Keterangan, dari kitab:
- Fatawa al-Imam al-Nawawi [1]
مَسْأَلَةٌ هَلْ تُسْتَحَبُّ لِلنِّسَآءِ صَلاَةُ الْعِيْدِ جَمَاعَةً فِيْ بُيُوْتِهِنَّ وَتُؤَمِّهُنَّ إِحْدَاهُنَّ أَوْ مَحْرَمٌ أَوْ صَبِيٌّ مُمَيِّزٌ (الْجَوَابُ) نَعَمْ يُسْتَحَبُّ ذَلِكَ وَيُسْتَحَبُّ حَثُّهُنَّ عَلَيْهِ .
Pertanyaan, apakah disunatkan bagi wanita untuk melaksanakan shalat hari raya secara berjamaah di rumah mereka dan salah seorang dari mereka menjadi imam, atau mahramnya atau anak kecil yang sudah pandai? Jawaban, ya demikian itu disunatkan, dan disunatkan mendorong wanita untuk melaksanakannya.
- Al-Minhaj al-Qawim [2]
وَيُسَنُّ خُرُوْجُ الْعَجُوْزِ لِصَلَوَاتِ الْعِيْدِ وَالْجَمَاعَاتِ بِبَذْلَةٍ أَيْ فِيْ ثِيَابِ مِهْنَتِهَا وَشُغْلِهَا بِلاَ طِيْبٍ وَيَتَنَظَّفْنَ بِالْمَاءِ وَيُكْرَهُ بِالطِّيْبِ وَالزِّيْنَةِ كَمَا يُكْرَهُ الْحُضُوْرُ لِذَوَاتِ الْهَيْآتِ .
Disunatkan bagi wanita yang sudah tua untuk keluar melaksanakan shalat hari raya secara berjamaah dengan mengenakan pakaian kerja kesehariannya tanpa memakai parfum dan membersihkan tubuhnya dengan air.

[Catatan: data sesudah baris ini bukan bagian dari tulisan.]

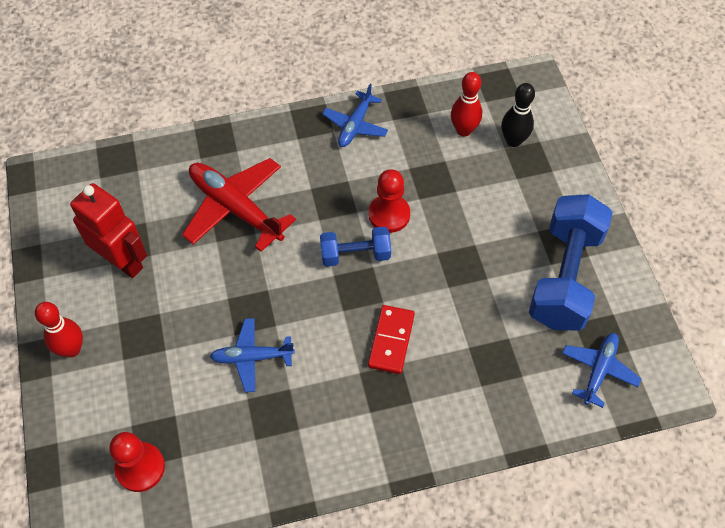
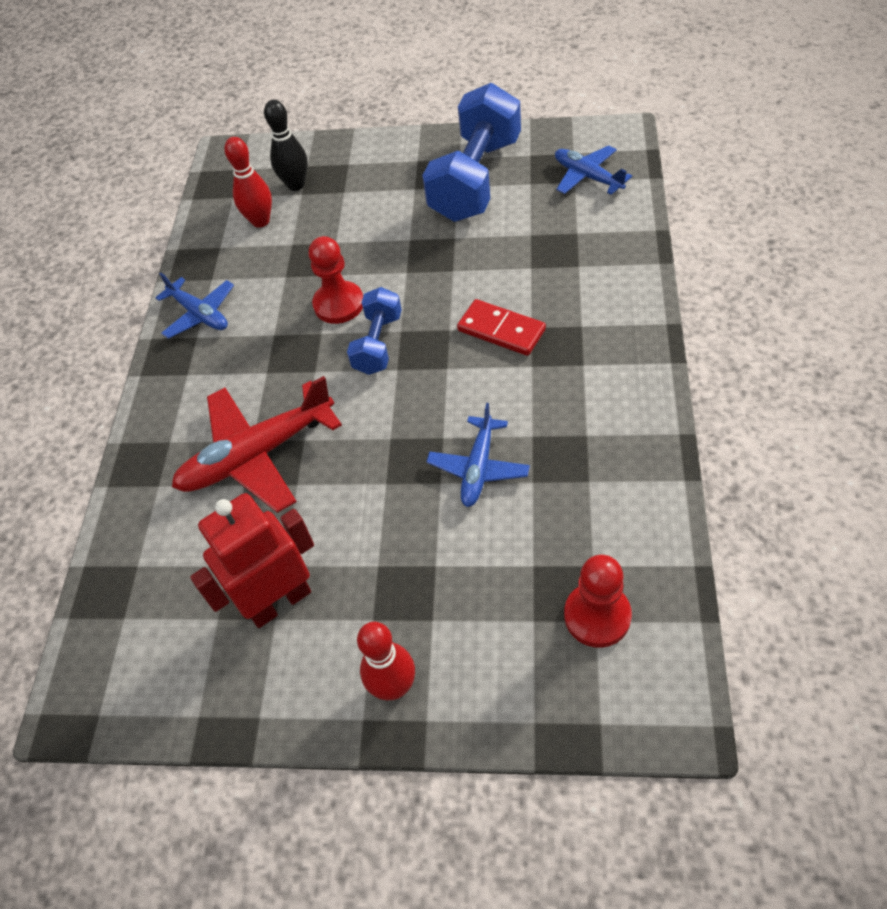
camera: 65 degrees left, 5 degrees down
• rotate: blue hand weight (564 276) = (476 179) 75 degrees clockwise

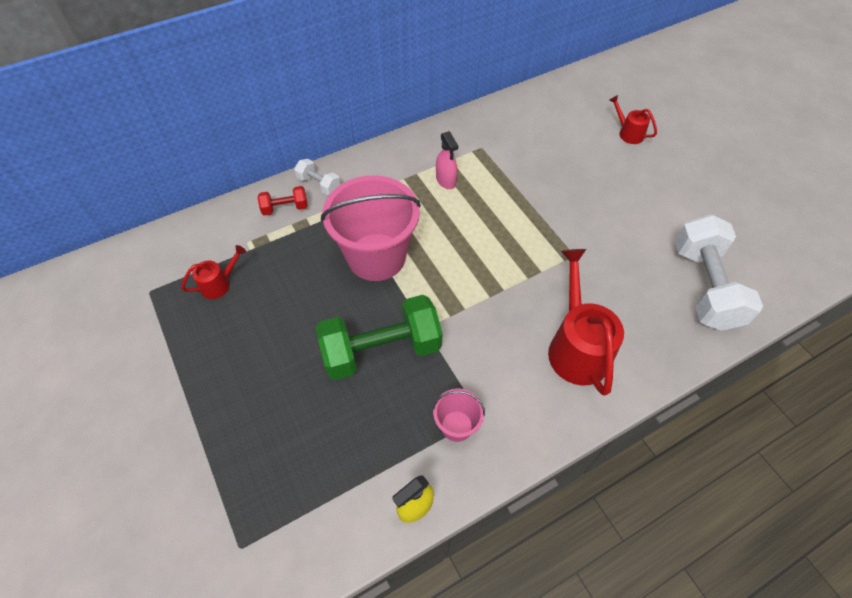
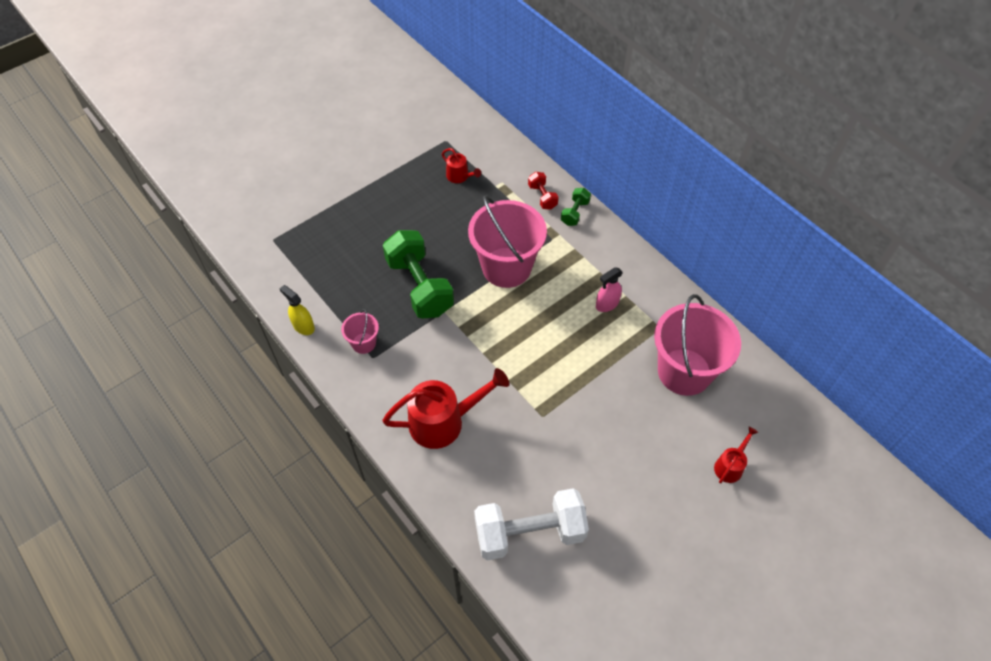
camera: 80 degrees right, 0 degrees up
• recolor: white hand weight (319 184) to green hand weight (575 213)
• insert: rosy sand bucket (684 372)

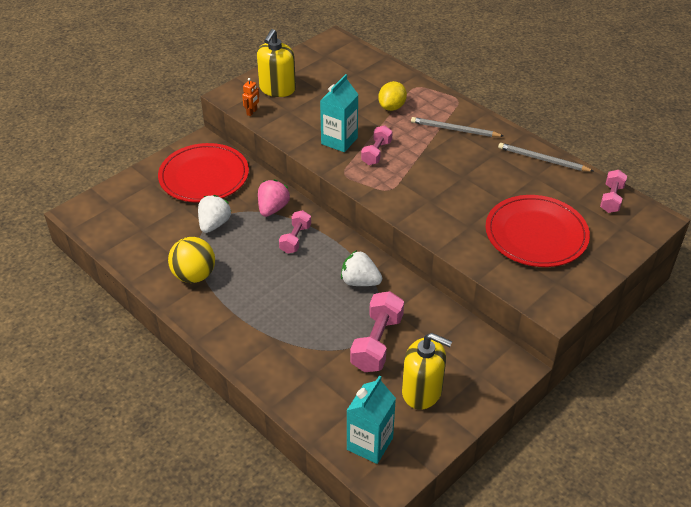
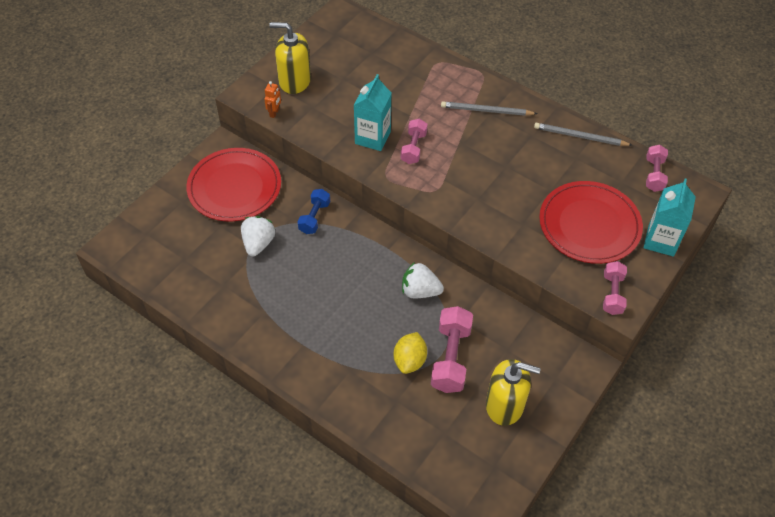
camera: 10 degrees left, 10 degrees up
• rotate: golden soap pump (277 89) = (294 81) 90 degrees clockwise
• replace: rosy berry (273 208) to blue hand weight (314 217)
• move: golden citrus fruit (392 107) to (410 360)
• move: rosy hand weight (295 239) to (612 294)
• move: aqua milk carton (369 444) to (661 241)
• delete: golden sphere (194 275)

Dimakruhkan mempergunakan parfum dan make up sebagaimana dimakruhkan bagi wanita muda yang cantik untuk menghadirinya.
- Fath al-Wahhab dan al-Tajrid li Naf’ al-‘Abid [3]
أَمَّا النِّسَآءُ فَيُكْرَهُ لِذَوَاتِ الْهَيْآتِ الْحُضُوْرُ فَيُسَنُّ لِغَيْرِهِنَّ وَيَتَنَظَّفْنَ بِالْمَاءِ وَلاَيَتَطَيَّبْنَ وَيَخْرُجْنَ فِيْ ثِيَابِ بَذْلَتِهِنَّ وَتَخْرُجُ الْعَجُوْزُ وَالشَّابَةُ غَيْرُ الْجَمِيْلَةِ إِذَا لَمْ تَتَزَيَّنَا بَرْمَاوِي فَالْمُرَادُ بِذَوَاتِ الْهَيْئَةِ بَدَنًا وَمَلْبَسًا.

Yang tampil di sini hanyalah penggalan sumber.